Apparently making reckless threats aimed at nuclear-powered madmen isn't sufficiently fulfilling for Donald Trump. Perhaps his own reputation as a nuclear-powered madmen dilutes the effect. So Trump is now aiming his electoral weapons at his Republican colleagues in the senate.
Included in his scheduled morning Twitter tirade was a retweet of his pals at Fox and Friends. [NOTE: Trump must be on the Fox News payroll as this is his 13th retweet of F&F so far this month, and the 121st since he launched his campaign] The article linked in the tweet was, of course, from Fox News. It dealt with the potential electoral tribulations of Republican senators who have had the audacity to be independent thinkers. In other words, they have disagreed with the wannabe dictator in the White House.
The article is titled "Senators learn the hard way about the fallout from turning on Trump." That's a perfectly legitimate subject of discussion. And there are GOP incumbents whose seats are in jeopardy next year. Although that's true for those still fluffing the unpopular president. However, by posting that article Trump is blatantly warning all Republicans to refrain from challenging him, or face his wrath. There is nothing subtle about promoting the perils of "turning on Trump."
This heat-seeking rhetorical missile is meant to frighten Republicans who may be wavering in their otherwise unyielding adoration of the President. He demands constant support for everything he does and says. Any healthy expression of doubt or criticism is regarded as disloyalty. And the temptation to distance oneself from Trump's toxicity will not be tolerated. That's a harrowing dilemma for politicians attached to a president who can't raise his approval ratings out of the thirties.

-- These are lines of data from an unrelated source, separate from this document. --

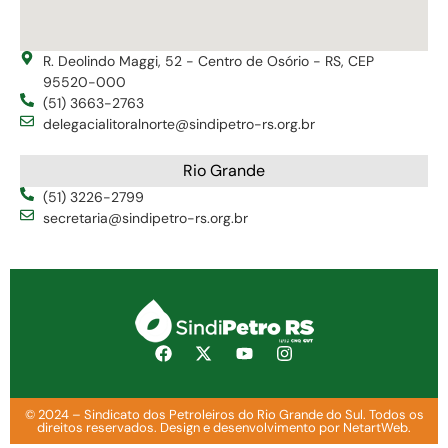
R. Deolindo Maggi, 52 - Centro de Osório - RS, CEP
95520-000
(51) 3663-2763
delegacialitoralnorte@sindipetro-rs.org.br
Rio Grande
(51) 3226-2799
secretaria@sindipetro-rs.org.br
© 2024 – Sindicato dos Petroleiros do Rio Grande do Sul. Todos os
direitos reservados. Design e desenvolvimento por NetartWeb.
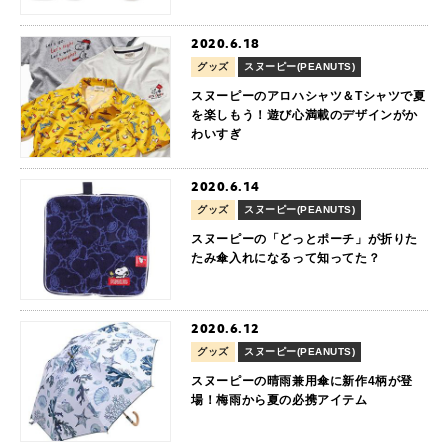
2020.6.18
グッズ
スヌーピー(PEANUTS)
スヌーピーのアロハシャツ＆Tシャツで夏
を楽しもう！遊び心満載のデザインがか
わいすぎ
2020.6.14
グッズ
スヌーピー(PEANUTS)
スヌーピーの「どっとポーチ」が折りた
たみ傘入れになるって知ってた？
2020.6.12
グッズ
スヌーピー(PEANUTS)
スヌーピーの晴雨兼用傘に新作4柄が登
場！梅雨から夏の必携アイテム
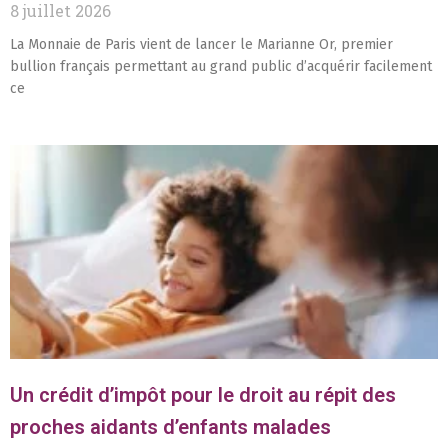
8 juillet 2026
La Monnaie de Paris vient de lancer le Marianne Or, premier
bullion français permettant au grand public d’acquérir facilement
ce
Un crédit d’impôt pour le droit au répit des
proches aidants d’enfants malades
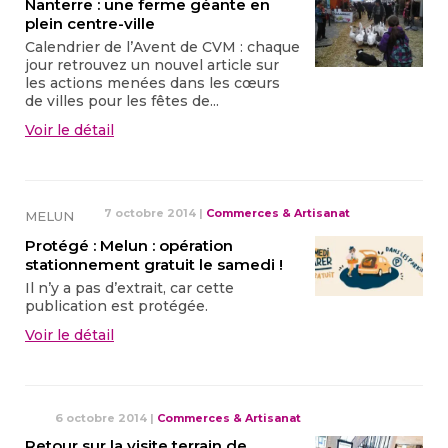
Nanterre : une ferme géante en
plein centre-ville
Calendrier de l’Avent de CVM : chaque
jour retrouvez un nouvel article sur
les actions menées dans les cœurs
de villes pour les fêtes de...
Voir le détail
7 octobre 2014
|
Commerces & Artisanat
MELUN
Protégé : Melun : opération
stationnement gratuit le samedi !
Il n’y a pas d’extrait, car cette
publication est protégée.
Voir le détail
6 octobre 2014
|
Commerces & Artisanat
Retour sur la visite terrain de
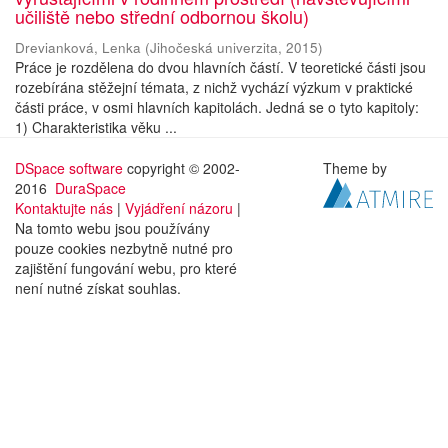
učiliště nebo střední odbornou školu)
Drevianková, Lenka
(
Jihočeská univerzita
,
2015
)
Práce je rozdělena do dvou hlavních částí. V teoretické části jsou
rozebírána stěžejní témata, z nichž vychází výzkum v praktické
části práce, v osmi hlavních kapitolách. Jedná se o tyto kapitoly:
1) Charakteristika věku ...
DSpace software
copyright © 2002-
Theme by
2016
DuraSpace
Kontaktujte nás
|
Vyjádření názoru
|
Na tomto webu jsou používány
pouze cookies nezbytně nutné pro
zajištění fungování webu, pro které
není nutné získat souhlas.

Trump has already made very public and embarrassing attacks on the GOP's Senate Majority Leader, Mitch McConnell. He has characterized McConnell as a weak loser who is responsible for Trump's failing agenda. Never mind that Trump ran on the promise of his unparalleled negotiating skills and how easy it would be to achieve every goal he put forward. By now we should have defeated ISIS, repealed ObamaCare, cut taxes for the rich, locked up Hillary Clinton, and built a wall on the Mexican border. You know, made America great again.
Trump, however, has failed achieved to any of his campaign promises. Instead, he has brought the world to the brink of a thoroughly unnecessary nuclear conflict. His administration is a pitiful mess that has undergone unprecedented upheavals. And he is being investigated for financial corruption and collusion with Russia's attacks on our democracy. Is this what he meant when he told his rally-goers that they would soon be "sick and tired of winning?"
So while Trump is playing nuclear chicken with Kim Jong-Un, he is also alienating his allies on Capital Hill. Previously loyal colleagues like Paul Ryan, Jeff Flake, Dean Heller, and John McCain are becoming more comfortable defying his authority. How he expects to shepherd his agenda through Congress without their help is a mystery.
Trump thought the presidency was like his family business where he was the king. But now he is discovering that his only tool is whining and bullying. And the more offensive he is toward his own party, the more likely they are to join in impeachment proceedings as his legal troubles continue to unfold. Keep in mind, Republicans in Congress have always preferred Mike Pence anyway.